Revista Época - Dom Júlio Endi Akamine, bispo auxiliar da
Arquidiocese de São Paulo, visitava uma favela no bairro do Jaguaré, na
capital. Vestido a caráter, atraiu a atenção de um homem embriagado, que disse:
“Aí, hein? Obedecendo ao papa! Veio cheirar as ovelhas!”. Akamine não se fez de
rogado e respondeu: “O papa não pediu para cheirar as ovelhas. Mais que isso,
pediu para eu ter cheiro de ovelha, de tanto andar no meio do rebanho”. O
bêbado abraçou o pároco e lhe deu os parabéns por “já estar obedecendo à
carta”. Só à noite Akamine entendeu a que carta o bêbado se referia. Foi quando
leu Evangelii Gaudium (A alegria do Evangelho), a primeira exortação apostólica
do papa Francisco, divulgada naquele dia 26 de novembro.
No texto, o papa diz preferir uma Igreja rota, esfarrapada e suja, por
atuar nas ruas, a uma Igreja enferma, por estar confinada e se agarrar a uma
ilusória sensação de segurança. “Antes mesmo de bispos e padres terem tempo de
digerir o documento, o cara da rua já sabia”, diz Fernando Altemeyer Junior,
professor de teologia da PUC de São Paulo. “O papa entrou na casa das pessoas.”
Não é preciso distanciamento para afirmar que 2013 ficará gravado com
destaque na história da Igreja Católica. Uma história de 2 mil anos, iniciada
por Jesus Cristo. Em fevereiro, o papa Bento XVI renunciou – um gesto inédito
em mais de cinco séculos. Em março, Jorge Mario Bergoglio, arcebispo de Buenos
Aires, foi eleito papa – o primeiro de fora da Europa, em mais de 1.000 anos, e
o primeiro do Hemisfério Sul. “Aceito a eleição, mesmo sendo um pecador”, foram
as primeiras palavras de Bergoglio, ao conhecer o resultado do conclave.
Assumir-se pecador seria uma ousadia mesmo para um jovem coroinha.
Vindas do papa Francisco, as palavras sugerem um novo rumo para o catolicismo.
Em dez meses, Francisco mudou o discurso e a percepção sobre a Igreja.
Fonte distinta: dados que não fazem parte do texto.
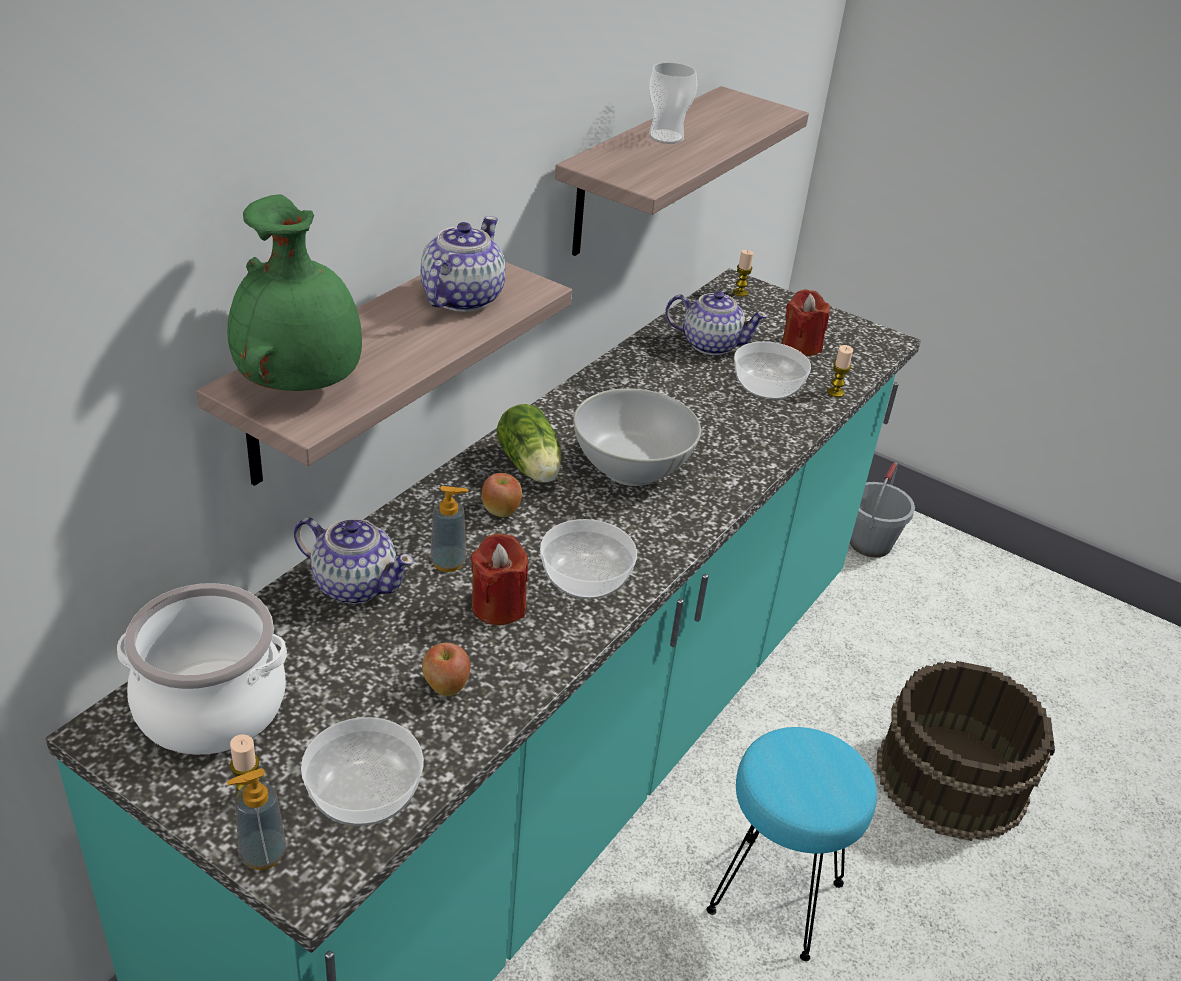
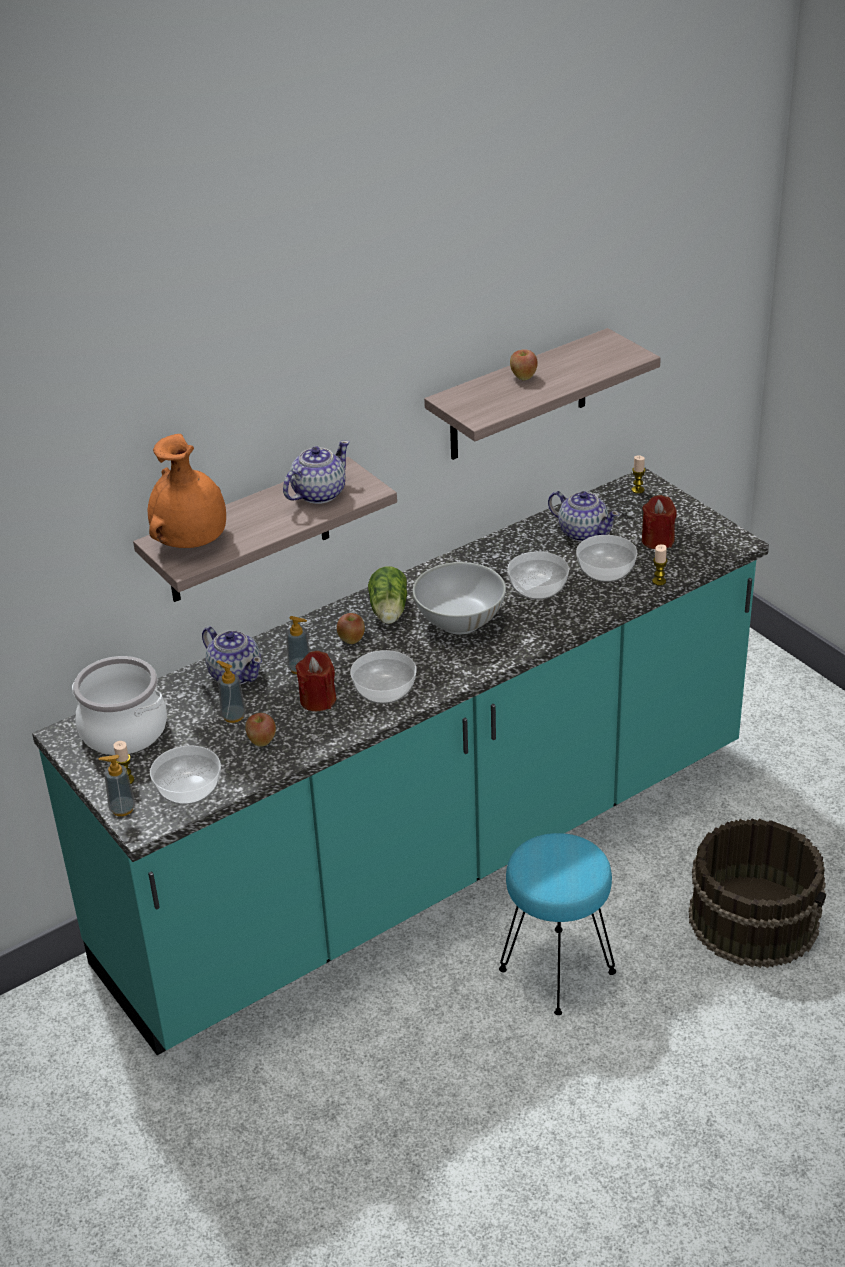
camera: 25 degrees right, 0 degrees up
green vase [227,195,362,391] -> orange vase [148,434,226,548]
cup [648,62,697,144] -> apple [510,349,538,380]
grey bucket [850,462,915,558] -> none
none -> soap dispenser [216,661,246,723]
none -> bowl [507,551,569,599]

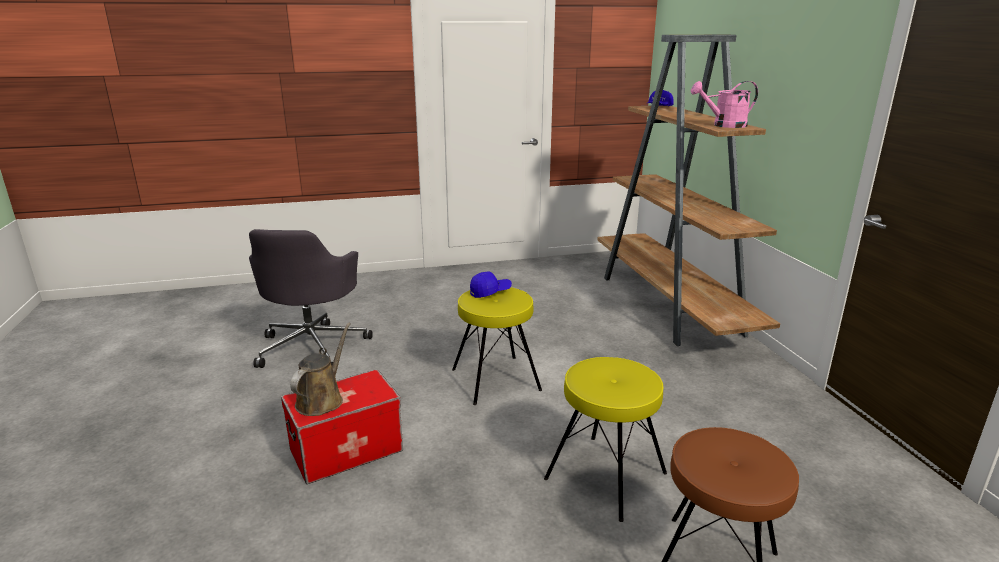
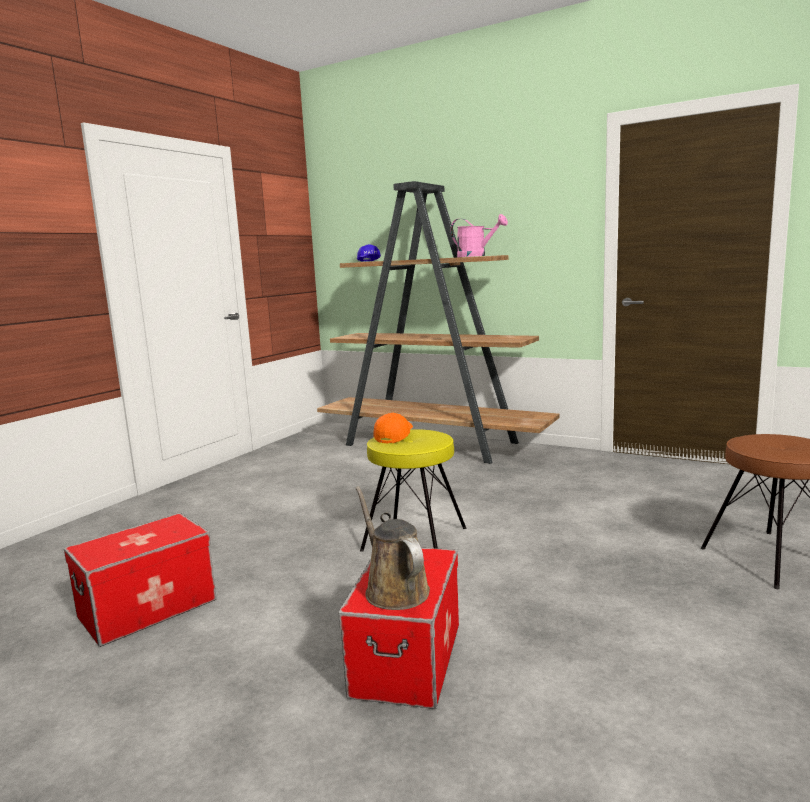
camera: 45 degrees left, 10 degrees down
grey office chair [249,229,373,368] -> storage box [64,513,217,647]
blue cap [470,272,512,298] -> orange cap [373,413,413,443]
yellow stool [544,357,667,522] -> none
pink watering can [691,81,758,128] -> pink watering can turned 90 degrees counterclockwise [451,214,508,257]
As
notícias sobre escândalos de corrupção e pedofilia deram lugar a exemplos de
humildade, mensagens de tolerância e discussões sobre como a Igreja pode se
adaptar às mudanças da sociedade.
Uma pesquisa da Confederação Nacional dos Transportes (CNT)/Ibope,
encomendada por ÉPOCA, avaliou os dez meses do papa Francisco e a receptividade
do brasileiro às mudanças em discussão nas religiões. O Ibope entrevistou 2.002
pessoas, em 141 municípios. Chama a atenção o acolhimento ao novo papa. “Para
37% das pessoas, a confiança na Igreja Católica aumentou. Para uma instituição
que se move gradualmente, é um número expressivo”, diz Altemeyer. “O mais impressionante
é ver que apenas 4% não gostaram de Francisco. É quase ninguém.” O professor de
teologia Edward Neves Guimarães, da PUC de Minas Gerais, diz que esperava mais
críticas dos brasileiros à corrupção e ao distanciamento da Igreja Católica em
relação aos fiéis. “Nos últimos anos, irregularidades no Banco do Vaticano
foram fartamente noticiadas, assim como exemplos de ostentação na cúpula da
Igreja”, diz. “O público está simpático.”